Start of LISTED ENTRIES
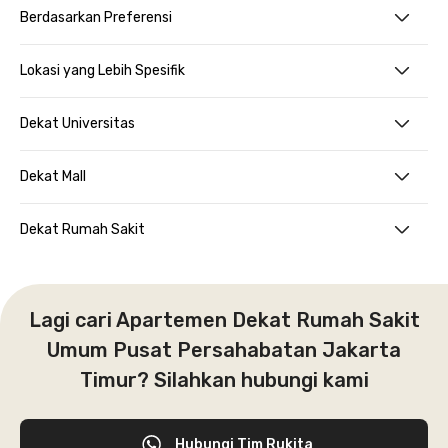
Berdasarkan Preferensi
Lokasi yang Lebih Spesifik
Dekat Universitas
Dekat Mall
Dekat Rumah Sakit
Lagi cari Apartemen Dekat Rumah Sakit
Umum Pusat Persahabatan Jakarta
Timur? Silahkan hubungi kami
Hubungi Tim Rukita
End of LISTED ENTRIES
Please copy every line of text from the listing above word for word, leaving out the picture.

== ANSWER BOX ==
Berdasarkan Preferensi
Lokasi yang Lebih Spesifik
Dekat Universitas
Dekat Mall
Dekat Rumah Sakit
Lagi cari Apartemen Dekat Rumah Sakit
Umum Pusat Persahabatan Jakarta
Timur? Silahkan hubungi kami
Hubungi Tim Rukita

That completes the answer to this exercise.